Steckborn wird auf der Hauptstraße durchfahren, bis der Radweg von dieser abzweigt. Ausnahmsweise diesmal aber nicht zum See hinunter, sondern am Kreisel links bergauf über die Bahnlinie hinweg und sofort danach rechts ab.

Es geht um die Seminarwerke herum und weiter oberhalb der Bahnlinie entlang bis kurz vor Schloss Glarisegg.

Hier wechselt die Route wieder über die Bundesstraße hinweg, nicht aber über die Bahn.

Etwas eingezwängt zwischen Straße und Gleisen geht es so auf direktem Weg nach Mammern.

Mammern

Der kleine Uferort Mammern hat mehr zu bieten als man auf den ersten Blick ahnt.

Jedoch sind die interessantesten Sehenswürdigkeiten nur mit viel Schweiß hoch über dem Ort erreichbar.

So steht der mächtige Bergfried der Ruine Neuburg auf einem Bergsporn auf halber Höhe des Seerückens -für “normale” Radfahrer fast unerreichbar. Sie war die größte Burg am Untersee. Heute stehen ihre romantischen Ruinen mitten im Wald und sind ein beliebtes Ausflugsziel.

Ebenfalls weit oben steht die Wallfahrtskirche Klingenzell in aussichtsreicher Lage über dem hier fast fjordartigen Untersee.

Ein Stück weiter sieht man den Turmhelm von Schloss Freudenfels, das schon auf Eschenzer Gebiet liegt.

Wegbeschreibung

Kurz vor Mammern mündet der Radweg auf die Hauptstraße, zweigt aber nach der Brücke schon wieder von dieser ab und führt links kurz bergauf über die Bahnlinie hinweg, dann rechts am Bahnhof entlang.

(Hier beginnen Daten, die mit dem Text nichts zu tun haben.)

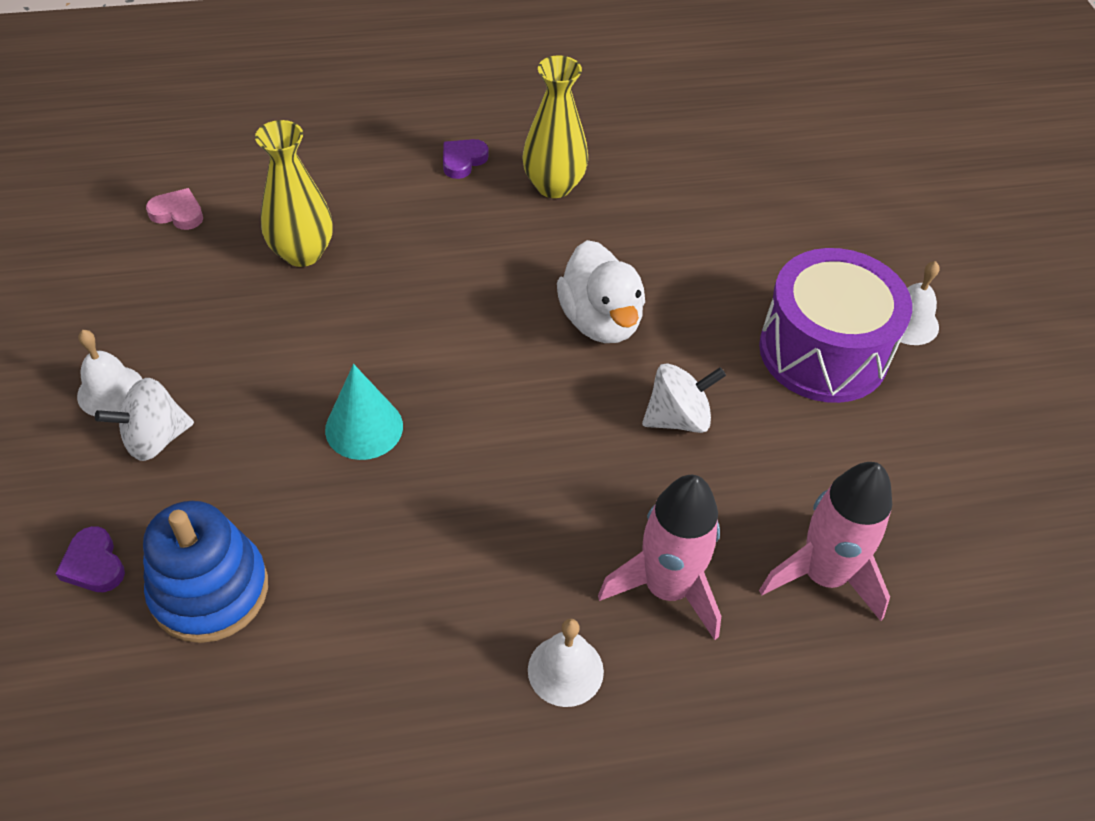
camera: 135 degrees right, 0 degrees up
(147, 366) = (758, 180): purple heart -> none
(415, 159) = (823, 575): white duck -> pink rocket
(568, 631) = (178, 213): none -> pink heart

In Folge geht es stets oberhalb der Bahn mit herrlicher Aussicht auf Stein am Rhein und den Schiener Berg bis ins benachbarte Eschenz.

Insel Werd

Zu Füßen von Schloss Freudenfels breitet sich Eschenz auf einem flachen Landstreifen zwischen Seerücken und dem hier nur noch flussbreitem Untersee aus.

Die größte Sehenswürdigkeit der Gemeinde ist das auf der kleinen Insel Werd gelegene Franziskanerkonvent mit der St. Otmarskapelle.

Von der Insel bietet sich ein schöner Blick auf das nahe Stein am Rhein und das Ende des Bodensees. Wer Ruhe und Stille sucht wird sie im kleinen Klosterpark bestimmt finden.

Im Winter bieten die seichten Gewässer ideale Bedingungen für Wasservögel, die sich zu Zehntausenden hier versammeln.

Wegbeschreibung

ln Eschenz führt die Radroute erst am Bahnhof vorbei, überquert dann die Bahn und führt hinab zur Hauptstraße. Diese wird schräg überquert und schon ist man wieder in ruhigen Wohngebieten. Links am Gasthaus Linde vorbei fährt man schnurstracks durch die Lindestraße zurück zum Ufer.

Achten Sie auf die Hinweisschilder zur Insel Werd, sonst sind Sie schneller daran vorbei als es lieb sein dürfte.

Räder bitte auf dem Festland abstellen!

Vom Inselsteg sind es nur noch wenige Meter bis zur Brücke nach Stein am Rhein.